Dataset extract START

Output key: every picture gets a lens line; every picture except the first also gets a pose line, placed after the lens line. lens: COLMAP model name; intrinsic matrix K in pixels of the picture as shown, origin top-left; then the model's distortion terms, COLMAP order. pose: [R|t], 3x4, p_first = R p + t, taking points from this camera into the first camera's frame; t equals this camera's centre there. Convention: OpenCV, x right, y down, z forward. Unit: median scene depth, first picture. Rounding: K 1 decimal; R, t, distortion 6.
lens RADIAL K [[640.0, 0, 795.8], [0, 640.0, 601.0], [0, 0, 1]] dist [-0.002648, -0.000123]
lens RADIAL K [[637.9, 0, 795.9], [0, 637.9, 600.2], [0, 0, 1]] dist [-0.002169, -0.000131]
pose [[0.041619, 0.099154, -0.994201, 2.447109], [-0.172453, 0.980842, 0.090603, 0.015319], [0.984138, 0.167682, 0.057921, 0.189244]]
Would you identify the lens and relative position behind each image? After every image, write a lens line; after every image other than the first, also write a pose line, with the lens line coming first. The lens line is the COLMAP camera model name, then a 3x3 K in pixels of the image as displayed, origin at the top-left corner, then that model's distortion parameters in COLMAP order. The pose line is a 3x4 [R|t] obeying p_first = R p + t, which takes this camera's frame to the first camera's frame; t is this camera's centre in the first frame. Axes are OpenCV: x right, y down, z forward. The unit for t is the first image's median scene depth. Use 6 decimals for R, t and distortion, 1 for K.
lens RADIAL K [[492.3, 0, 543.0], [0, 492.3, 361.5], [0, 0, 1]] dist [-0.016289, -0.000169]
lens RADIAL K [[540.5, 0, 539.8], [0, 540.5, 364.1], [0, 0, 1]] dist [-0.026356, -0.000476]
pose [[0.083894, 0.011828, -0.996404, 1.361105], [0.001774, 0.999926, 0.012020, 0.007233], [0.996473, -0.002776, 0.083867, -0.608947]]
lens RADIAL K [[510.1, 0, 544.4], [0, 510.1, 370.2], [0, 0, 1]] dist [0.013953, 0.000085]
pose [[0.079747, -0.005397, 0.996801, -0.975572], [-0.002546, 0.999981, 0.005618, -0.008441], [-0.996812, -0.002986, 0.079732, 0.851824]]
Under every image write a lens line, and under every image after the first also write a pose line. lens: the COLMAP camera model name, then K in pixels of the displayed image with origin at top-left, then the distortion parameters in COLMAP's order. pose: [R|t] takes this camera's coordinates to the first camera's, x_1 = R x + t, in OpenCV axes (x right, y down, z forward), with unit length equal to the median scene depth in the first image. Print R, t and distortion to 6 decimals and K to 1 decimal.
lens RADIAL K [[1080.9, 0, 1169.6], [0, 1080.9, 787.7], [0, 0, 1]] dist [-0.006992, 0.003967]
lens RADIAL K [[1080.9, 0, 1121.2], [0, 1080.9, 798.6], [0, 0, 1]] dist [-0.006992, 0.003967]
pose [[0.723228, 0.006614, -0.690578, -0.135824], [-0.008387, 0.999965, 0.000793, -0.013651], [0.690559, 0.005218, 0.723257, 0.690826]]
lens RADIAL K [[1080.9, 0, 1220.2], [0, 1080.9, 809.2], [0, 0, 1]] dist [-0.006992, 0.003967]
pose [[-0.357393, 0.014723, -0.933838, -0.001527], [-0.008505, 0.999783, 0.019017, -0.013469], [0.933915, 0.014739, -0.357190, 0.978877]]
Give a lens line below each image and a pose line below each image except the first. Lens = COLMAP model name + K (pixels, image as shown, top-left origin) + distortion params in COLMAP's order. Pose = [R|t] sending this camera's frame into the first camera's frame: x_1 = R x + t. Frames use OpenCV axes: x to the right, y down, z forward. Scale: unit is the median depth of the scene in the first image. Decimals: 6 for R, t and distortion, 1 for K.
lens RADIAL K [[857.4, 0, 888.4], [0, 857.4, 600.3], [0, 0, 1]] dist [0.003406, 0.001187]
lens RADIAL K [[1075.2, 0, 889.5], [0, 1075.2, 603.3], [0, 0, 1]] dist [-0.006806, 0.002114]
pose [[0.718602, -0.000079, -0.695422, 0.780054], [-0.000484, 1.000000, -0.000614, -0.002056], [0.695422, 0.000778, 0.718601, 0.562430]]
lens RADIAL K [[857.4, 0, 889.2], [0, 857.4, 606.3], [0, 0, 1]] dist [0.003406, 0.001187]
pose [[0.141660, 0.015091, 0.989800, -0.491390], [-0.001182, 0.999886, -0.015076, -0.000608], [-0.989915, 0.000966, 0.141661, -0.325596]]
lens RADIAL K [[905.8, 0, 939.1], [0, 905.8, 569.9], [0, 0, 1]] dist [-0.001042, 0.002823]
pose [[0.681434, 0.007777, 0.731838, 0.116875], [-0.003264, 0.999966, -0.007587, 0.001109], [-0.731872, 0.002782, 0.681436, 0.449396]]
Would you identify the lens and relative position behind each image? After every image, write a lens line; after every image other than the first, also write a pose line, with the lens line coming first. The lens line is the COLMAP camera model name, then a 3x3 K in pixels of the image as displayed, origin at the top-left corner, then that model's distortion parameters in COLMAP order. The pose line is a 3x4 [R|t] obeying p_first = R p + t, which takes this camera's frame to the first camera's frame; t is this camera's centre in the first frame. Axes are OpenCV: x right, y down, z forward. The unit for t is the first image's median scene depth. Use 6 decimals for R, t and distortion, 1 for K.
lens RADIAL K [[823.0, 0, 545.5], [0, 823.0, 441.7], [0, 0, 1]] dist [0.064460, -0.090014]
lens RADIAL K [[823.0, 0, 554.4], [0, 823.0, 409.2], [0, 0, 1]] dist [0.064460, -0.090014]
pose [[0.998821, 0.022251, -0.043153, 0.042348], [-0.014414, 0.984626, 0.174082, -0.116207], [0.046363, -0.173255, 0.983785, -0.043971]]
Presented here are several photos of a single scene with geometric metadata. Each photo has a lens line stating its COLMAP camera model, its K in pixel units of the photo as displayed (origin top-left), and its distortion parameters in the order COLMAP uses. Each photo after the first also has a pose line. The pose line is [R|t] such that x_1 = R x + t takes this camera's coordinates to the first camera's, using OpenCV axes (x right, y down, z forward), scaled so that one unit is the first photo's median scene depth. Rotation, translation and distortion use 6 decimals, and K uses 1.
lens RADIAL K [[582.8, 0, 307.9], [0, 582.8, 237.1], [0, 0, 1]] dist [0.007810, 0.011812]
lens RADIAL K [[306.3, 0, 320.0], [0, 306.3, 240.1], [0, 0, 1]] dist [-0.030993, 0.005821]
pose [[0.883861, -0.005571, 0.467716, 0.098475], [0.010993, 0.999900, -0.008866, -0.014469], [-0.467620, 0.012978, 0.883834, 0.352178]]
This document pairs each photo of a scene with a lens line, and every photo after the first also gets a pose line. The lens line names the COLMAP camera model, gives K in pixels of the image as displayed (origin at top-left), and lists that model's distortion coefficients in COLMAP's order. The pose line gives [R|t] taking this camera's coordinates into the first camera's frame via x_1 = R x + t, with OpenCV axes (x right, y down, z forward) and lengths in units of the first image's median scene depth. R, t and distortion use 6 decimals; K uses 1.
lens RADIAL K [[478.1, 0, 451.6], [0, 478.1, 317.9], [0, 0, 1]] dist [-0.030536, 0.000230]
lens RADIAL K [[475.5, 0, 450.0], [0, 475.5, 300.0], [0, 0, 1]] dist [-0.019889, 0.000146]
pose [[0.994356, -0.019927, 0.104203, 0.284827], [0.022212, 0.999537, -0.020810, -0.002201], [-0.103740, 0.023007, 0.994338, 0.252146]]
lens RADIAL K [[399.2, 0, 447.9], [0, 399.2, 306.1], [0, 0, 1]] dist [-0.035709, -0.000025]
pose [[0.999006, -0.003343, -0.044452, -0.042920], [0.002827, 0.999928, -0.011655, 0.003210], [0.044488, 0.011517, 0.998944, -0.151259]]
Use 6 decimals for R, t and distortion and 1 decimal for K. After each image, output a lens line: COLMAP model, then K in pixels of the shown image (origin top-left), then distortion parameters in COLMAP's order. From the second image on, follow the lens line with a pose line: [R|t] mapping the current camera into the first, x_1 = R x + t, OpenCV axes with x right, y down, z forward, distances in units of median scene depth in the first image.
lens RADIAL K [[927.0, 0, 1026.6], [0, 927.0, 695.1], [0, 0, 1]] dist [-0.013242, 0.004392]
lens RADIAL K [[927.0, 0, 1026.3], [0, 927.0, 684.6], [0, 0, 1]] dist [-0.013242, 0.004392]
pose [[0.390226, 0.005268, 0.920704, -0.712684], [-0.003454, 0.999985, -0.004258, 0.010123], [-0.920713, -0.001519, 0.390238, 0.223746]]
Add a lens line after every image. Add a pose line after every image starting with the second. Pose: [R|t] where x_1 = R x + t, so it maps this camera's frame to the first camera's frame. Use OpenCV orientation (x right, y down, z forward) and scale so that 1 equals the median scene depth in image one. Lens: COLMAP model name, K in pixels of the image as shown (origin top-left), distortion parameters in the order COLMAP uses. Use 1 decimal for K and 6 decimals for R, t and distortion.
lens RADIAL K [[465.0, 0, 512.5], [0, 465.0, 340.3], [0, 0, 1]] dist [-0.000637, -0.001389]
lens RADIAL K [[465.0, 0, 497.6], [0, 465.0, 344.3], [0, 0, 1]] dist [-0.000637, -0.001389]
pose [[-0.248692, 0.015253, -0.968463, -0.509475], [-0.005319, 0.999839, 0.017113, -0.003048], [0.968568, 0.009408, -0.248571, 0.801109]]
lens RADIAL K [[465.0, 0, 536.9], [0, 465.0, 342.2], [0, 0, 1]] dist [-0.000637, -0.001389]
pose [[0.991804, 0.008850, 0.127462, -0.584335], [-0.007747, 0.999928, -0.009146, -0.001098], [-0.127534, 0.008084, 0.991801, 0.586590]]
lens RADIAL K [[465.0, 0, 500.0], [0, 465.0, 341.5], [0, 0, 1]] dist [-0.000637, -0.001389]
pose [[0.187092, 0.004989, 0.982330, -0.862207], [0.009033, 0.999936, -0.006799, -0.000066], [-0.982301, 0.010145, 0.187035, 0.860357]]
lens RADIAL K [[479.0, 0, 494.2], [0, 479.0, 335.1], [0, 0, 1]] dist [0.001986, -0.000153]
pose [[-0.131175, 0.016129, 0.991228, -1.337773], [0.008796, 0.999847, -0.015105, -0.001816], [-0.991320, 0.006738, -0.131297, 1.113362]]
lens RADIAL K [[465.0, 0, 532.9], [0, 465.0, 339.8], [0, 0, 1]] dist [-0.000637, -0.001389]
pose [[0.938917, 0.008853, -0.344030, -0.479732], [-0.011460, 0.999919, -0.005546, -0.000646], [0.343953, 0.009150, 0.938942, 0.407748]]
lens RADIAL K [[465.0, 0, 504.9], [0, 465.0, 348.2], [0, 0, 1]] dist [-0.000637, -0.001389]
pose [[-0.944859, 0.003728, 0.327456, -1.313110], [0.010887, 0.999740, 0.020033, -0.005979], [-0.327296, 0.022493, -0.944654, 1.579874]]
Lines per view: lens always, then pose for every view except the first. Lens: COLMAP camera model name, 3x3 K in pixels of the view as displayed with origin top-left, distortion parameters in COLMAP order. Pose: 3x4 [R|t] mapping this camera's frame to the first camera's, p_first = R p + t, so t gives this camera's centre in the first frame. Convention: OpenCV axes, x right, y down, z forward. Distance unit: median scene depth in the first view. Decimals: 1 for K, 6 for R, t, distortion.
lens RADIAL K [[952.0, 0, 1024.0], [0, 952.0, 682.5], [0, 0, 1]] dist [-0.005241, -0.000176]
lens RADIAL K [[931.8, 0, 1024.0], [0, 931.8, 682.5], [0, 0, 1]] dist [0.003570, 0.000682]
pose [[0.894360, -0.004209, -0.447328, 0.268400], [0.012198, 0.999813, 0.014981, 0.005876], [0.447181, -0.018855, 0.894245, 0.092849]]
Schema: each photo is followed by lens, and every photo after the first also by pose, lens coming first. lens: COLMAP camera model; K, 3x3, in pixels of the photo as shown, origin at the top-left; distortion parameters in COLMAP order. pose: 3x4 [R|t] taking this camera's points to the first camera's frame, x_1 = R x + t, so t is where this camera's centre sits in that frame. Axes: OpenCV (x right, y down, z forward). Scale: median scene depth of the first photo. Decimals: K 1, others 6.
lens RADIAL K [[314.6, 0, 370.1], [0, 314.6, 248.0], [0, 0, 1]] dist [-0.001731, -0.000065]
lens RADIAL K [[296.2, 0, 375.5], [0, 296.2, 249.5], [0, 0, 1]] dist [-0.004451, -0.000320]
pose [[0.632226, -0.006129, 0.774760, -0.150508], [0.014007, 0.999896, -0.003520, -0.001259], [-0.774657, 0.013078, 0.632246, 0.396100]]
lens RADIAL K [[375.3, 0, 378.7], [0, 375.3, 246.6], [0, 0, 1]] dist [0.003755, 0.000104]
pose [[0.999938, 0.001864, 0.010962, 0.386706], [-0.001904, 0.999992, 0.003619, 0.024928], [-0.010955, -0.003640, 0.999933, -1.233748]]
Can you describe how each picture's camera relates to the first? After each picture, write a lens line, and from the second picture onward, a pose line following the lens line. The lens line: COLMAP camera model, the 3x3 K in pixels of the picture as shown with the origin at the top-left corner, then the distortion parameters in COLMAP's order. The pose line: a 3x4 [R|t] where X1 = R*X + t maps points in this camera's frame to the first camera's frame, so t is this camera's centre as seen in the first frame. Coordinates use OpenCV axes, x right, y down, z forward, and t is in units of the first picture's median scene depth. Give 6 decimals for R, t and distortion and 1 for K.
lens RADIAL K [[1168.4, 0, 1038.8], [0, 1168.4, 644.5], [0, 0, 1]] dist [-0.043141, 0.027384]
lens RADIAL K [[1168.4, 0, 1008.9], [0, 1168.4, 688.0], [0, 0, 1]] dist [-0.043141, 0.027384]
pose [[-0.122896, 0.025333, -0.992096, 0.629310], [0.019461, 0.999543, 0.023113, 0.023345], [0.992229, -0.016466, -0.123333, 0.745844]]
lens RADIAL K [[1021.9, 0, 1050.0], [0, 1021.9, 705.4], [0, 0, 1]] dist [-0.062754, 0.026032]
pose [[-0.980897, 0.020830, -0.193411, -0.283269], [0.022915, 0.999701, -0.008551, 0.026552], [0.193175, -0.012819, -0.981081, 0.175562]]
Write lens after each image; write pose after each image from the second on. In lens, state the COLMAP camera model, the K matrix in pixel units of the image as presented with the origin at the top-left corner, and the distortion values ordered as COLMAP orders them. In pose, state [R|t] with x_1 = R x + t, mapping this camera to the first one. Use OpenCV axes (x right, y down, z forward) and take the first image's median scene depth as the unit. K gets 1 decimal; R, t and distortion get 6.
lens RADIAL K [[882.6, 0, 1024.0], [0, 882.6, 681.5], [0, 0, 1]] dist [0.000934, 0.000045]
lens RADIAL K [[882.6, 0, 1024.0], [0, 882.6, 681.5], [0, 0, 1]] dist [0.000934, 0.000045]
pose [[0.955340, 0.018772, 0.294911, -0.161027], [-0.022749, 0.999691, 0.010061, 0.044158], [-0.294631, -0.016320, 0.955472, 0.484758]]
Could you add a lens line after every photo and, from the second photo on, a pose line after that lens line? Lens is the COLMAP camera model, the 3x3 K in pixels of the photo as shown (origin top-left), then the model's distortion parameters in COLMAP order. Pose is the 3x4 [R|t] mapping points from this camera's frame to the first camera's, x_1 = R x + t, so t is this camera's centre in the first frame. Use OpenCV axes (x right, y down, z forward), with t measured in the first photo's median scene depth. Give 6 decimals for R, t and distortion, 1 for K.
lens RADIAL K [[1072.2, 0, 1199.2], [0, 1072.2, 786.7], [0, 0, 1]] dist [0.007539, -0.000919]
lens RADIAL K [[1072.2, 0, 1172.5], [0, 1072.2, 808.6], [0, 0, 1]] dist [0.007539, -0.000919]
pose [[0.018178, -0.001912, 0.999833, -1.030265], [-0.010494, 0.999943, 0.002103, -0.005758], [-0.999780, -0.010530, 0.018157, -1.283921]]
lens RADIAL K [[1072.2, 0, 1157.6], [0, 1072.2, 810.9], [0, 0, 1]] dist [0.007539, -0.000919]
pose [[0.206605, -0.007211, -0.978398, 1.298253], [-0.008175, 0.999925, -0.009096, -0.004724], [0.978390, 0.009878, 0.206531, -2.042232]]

Dataset extract END

_Task item:_ Repeat only the lines from the one holding "Could you add" through the last line of the data.

_Task solution:_
Could you add a lens line after every photo and, from the second photo on, a pose line after that lens line? Lens is the COLMAP camera model, the 3x3 K in pixels of the photo as shown (origin top-left), then the model's distortion parameters in COLMAP order. Pose is the 3x4 [R|t] mapping points from this camera's frame to the first camera's, x_1 = R x + t, so t is this camera's centre in the first frame. Use OpenCV axes (x right, y down, z forward), with t measured in the first photo's median scene depth. Give 6 decimals for R, t and distortion, 1 for K.
lens RADIAL K [[1072.2, 0, 1199.2], [0, 1072.2, 786.7], [0, 0, 1]] dist [0.007539, -0.000919]
lens RADIAL K [[1072.2, 0, 1172.5], [0, 1072.2, 808.6], [0, 0, 1]] dist [0.007539, -0.000919]
pose [[0.018178, -0.001912, 0.999833, -1.030265], [-0.010494, 0.999943, 0.002103, -0.005758], [-0.999780, -0.010530, 0.018157, -1.283921]]
lens RADIAL K [[1072.2, 0, 1157.6], [0, 1072.2, 810.9], [0, 0, 1]] dist [0.007539, -0.000919]
pose [[0.206605, -0.007211, -0.978398, 1.298253], [-0.008175, 0.999925, -0.009096, -0.004724], [0.978390, 0.009878, 0.206531, -2.042232]]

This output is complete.